▶ **Excerpt**:

::::

Write an acrostic poem using your name that explains why students should study your subject

Week four. The competition is heating up. Only two votes separated the bottom two. The weakest link this time around: Justin Bachoff, everyone’s favourite lecturer of Modern Mythology. Clearly not quite favourite enough. Goodbye. Admittedly we felt so sorry for him in the Salient-VBC office we made a Facebook group. Clearly social media doesn’t work for everyone. You’ll see on the Salient Facebook page (yes, we have one, LIKE us!), we have links to all the fan pages/groups/events that have been set up for Academic Idol. David O’Donnell is still out in front, with Pondy and Marc Wilson not far behind. Chris Eichbaum and Matthew Trundle have clawed their way out of the bottom of the pack. If you want to see Hilary survive another week, now’s the time to launch a campaign. Seriously. She’s the last/only girl standing!

To vote, text the name of your favourite lecturer to 027 CUSTARD or email editor@salient.org.nz.

::::

▶ **Data records**:
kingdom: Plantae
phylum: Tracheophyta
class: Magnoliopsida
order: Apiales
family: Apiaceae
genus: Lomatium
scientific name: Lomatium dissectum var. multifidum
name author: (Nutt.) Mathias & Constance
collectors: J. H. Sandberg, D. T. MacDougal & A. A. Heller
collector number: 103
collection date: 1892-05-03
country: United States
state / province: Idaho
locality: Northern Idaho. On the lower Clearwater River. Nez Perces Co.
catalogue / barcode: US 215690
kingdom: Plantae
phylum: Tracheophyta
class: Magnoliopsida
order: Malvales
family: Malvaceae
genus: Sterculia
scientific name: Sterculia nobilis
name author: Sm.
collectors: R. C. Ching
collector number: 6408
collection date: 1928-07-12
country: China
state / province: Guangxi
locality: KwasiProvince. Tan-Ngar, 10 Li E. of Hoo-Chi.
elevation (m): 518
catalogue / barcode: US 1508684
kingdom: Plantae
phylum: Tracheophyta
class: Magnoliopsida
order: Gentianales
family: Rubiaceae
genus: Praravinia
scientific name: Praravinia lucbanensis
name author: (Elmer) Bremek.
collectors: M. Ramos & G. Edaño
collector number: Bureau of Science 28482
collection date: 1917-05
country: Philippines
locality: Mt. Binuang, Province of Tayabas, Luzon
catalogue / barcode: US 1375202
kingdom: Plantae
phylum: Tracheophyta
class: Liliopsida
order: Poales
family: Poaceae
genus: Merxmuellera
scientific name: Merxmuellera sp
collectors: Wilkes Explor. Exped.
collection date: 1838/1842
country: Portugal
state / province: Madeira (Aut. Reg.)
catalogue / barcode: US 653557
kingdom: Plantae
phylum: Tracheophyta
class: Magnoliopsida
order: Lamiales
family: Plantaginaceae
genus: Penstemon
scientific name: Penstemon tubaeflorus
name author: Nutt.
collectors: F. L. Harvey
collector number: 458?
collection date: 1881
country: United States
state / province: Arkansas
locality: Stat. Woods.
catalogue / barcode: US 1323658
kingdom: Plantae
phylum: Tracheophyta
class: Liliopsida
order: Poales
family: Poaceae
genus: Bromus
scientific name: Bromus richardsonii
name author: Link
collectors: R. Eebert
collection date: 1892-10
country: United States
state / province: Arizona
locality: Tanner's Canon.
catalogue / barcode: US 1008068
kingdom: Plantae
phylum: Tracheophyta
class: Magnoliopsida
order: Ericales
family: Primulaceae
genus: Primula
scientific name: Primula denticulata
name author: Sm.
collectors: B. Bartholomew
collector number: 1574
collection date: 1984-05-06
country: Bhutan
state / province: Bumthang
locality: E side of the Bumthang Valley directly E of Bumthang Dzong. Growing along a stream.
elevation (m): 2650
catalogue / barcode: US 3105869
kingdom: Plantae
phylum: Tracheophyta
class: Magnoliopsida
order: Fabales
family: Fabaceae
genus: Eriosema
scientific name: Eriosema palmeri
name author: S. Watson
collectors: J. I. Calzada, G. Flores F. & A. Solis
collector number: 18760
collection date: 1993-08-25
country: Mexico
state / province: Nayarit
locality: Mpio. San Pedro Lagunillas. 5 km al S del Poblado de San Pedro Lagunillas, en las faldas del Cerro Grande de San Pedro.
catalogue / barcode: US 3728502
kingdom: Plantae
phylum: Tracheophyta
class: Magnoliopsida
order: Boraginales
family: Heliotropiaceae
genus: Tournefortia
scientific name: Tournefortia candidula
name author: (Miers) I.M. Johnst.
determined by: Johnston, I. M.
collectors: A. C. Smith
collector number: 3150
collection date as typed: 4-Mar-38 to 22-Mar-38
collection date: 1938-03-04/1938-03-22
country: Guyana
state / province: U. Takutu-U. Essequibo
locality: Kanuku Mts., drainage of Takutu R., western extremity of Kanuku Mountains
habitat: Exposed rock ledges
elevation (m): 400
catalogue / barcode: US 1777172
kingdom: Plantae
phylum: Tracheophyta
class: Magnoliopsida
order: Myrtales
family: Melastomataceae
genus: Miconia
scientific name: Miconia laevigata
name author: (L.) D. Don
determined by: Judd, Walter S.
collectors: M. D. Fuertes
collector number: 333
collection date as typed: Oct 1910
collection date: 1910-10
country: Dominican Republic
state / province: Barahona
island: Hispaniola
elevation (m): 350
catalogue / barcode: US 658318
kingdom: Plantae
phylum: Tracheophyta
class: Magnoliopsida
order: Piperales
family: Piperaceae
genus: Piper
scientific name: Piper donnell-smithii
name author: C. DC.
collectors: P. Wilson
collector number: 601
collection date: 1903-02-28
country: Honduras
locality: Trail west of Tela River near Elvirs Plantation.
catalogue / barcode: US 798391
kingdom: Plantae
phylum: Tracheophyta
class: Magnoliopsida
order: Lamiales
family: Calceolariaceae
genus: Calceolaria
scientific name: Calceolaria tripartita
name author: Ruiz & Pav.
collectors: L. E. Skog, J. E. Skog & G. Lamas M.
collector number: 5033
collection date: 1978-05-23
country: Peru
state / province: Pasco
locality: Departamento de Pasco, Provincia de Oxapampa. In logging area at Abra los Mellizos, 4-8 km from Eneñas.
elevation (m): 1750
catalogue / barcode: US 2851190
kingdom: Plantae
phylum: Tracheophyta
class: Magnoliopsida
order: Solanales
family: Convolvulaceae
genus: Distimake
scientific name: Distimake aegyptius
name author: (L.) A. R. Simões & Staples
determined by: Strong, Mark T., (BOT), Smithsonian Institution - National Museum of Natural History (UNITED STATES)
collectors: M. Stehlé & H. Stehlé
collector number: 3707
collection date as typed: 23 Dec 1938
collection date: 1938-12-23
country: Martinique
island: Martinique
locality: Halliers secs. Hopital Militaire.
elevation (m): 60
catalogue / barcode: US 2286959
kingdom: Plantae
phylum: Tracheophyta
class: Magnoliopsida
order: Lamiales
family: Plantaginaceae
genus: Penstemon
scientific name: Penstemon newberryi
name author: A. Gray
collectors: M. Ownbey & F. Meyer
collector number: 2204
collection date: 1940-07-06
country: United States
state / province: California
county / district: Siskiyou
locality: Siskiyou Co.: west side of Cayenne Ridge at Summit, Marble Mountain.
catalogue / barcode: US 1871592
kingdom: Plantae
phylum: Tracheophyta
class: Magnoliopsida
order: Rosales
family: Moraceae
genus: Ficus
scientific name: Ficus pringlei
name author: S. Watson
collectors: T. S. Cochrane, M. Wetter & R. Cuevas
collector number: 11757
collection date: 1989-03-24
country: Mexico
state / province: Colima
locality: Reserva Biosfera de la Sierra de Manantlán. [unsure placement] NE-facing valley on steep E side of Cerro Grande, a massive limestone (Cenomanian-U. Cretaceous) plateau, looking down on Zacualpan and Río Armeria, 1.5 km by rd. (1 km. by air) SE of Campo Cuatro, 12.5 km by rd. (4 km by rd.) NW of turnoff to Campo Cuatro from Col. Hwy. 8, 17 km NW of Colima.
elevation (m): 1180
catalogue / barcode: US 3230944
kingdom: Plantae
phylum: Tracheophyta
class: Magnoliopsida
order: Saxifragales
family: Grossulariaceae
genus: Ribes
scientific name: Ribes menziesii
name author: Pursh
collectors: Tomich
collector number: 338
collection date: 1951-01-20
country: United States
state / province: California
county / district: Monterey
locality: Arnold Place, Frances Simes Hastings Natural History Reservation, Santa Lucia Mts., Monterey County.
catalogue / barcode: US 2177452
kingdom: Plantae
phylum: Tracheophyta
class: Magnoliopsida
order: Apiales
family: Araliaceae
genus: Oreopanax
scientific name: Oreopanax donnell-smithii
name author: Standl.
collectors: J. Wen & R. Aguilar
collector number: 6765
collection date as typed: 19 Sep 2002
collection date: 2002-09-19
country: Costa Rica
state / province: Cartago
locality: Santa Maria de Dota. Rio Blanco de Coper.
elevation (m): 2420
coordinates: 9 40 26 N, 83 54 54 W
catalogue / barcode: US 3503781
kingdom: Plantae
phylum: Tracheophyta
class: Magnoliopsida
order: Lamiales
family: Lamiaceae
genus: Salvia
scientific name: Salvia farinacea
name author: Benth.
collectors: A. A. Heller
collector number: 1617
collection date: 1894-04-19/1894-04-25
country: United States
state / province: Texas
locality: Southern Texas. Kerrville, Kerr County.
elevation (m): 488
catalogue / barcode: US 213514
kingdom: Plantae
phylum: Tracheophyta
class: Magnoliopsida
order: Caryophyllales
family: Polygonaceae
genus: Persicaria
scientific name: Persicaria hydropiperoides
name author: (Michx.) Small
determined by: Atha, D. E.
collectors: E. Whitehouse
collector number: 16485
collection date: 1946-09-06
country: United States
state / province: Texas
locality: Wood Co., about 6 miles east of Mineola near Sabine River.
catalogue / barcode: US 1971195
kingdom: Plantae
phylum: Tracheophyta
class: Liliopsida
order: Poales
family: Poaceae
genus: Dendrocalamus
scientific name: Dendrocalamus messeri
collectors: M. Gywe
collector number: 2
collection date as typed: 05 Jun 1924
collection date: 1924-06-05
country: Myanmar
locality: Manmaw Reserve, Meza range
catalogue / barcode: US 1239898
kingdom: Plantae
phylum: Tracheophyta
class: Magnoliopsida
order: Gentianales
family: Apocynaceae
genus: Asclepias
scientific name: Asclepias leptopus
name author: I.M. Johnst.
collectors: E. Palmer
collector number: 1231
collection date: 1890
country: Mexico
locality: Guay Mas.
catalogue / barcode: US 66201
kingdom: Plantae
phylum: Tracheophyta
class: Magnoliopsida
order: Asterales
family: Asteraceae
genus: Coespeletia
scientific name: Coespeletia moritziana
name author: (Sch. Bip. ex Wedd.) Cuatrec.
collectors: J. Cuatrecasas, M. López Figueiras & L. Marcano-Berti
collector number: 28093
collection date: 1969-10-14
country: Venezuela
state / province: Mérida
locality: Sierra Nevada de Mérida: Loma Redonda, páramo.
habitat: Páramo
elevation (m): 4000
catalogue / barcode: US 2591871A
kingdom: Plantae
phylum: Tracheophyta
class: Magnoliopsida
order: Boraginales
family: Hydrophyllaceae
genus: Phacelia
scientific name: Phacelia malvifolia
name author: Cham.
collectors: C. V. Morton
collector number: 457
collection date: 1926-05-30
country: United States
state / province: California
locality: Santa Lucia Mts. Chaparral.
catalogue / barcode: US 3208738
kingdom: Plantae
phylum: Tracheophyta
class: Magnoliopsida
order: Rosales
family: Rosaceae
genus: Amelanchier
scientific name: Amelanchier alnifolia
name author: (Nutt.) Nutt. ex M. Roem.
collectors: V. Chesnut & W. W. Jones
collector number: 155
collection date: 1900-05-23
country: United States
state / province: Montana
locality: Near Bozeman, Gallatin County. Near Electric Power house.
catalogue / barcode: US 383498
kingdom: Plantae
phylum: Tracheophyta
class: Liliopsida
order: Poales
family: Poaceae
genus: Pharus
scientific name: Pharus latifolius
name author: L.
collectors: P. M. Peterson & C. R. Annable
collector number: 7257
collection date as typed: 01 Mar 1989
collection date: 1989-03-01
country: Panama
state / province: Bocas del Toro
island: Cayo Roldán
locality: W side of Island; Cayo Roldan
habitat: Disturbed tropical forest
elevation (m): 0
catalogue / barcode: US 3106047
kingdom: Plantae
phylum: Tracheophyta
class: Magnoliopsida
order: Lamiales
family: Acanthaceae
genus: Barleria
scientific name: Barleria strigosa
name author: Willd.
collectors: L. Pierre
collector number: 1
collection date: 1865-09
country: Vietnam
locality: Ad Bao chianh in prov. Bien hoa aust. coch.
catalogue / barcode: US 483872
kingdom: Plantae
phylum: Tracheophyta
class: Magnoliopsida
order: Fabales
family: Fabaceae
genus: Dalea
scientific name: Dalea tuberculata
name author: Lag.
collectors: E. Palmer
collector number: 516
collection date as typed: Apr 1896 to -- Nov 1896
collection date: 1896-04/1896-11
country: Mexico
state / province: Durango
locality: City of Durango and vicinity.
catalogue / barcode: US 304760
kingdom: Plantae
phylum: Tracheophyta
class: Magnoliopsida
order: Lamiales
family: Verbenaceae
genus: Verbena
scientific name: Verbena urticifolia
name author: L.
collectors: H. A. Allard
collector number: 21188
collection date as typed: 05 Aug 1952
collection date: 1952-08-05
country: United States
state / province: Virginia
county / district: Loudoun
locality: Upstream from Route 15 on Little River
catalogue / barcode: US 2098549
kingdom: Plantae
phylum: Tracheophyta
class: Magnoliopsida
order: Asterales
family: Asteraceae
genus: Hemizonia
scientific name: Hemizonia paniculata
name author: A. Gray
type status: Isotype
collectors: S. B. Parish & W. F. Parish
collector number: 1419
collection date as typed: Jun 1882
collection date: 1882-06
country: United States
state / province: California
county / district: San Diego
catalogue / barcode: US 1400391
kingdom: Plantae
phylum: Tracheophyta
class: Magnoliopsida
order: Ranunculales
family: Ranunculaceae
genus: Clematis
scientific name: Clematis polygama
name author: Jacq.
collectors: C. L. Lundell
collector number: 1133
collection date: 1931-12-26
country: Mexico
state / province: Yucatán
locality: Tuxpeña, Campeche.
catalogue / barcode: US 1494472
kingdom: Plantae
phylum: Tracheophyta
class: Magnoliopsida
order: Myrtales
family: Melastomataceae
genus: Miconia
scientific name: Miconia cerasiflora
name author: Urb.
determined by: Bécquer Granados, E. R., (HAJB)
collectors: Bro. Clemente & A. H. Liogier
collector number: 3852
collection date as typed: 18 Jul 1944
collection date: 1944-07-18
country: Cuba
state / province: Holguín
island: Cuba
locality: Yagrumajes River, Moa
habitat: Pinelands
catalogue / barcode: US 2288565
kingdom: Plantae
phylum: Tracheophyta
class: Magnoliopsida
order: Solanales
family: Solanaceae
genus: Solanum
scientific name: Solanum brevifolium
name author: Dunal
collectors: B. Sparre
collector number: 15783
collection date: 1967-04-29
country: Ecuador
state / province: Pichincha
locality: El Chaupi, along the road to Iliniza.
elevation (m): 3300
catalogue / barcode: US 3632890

::::

▶ **Exercise description**: Write the next part of the Academic Idol column, picking up after its final line. The items have no connection to the Academic Idol column.

▶ **Output**:
P.S. We can tell if you’re voting multiple times from the same cellphone. Especially if you vote three times in a row in the space of a minute. Seriously, if you’re going to cheat, at least be smart about it. Just sayin’.

Who will it be, Victoria University?

Marc Wilson, Psychology

Thanks Salient, for ruining my life. I had to look up “acrostic” and my family laughed at me. Not fair to us science-types and I can’t even make fun of Matthew Trundle in a poem! All I had till five minutes ago was:

My
Acrostic’s
Rubbish…

So here goes—who should study psychology and why?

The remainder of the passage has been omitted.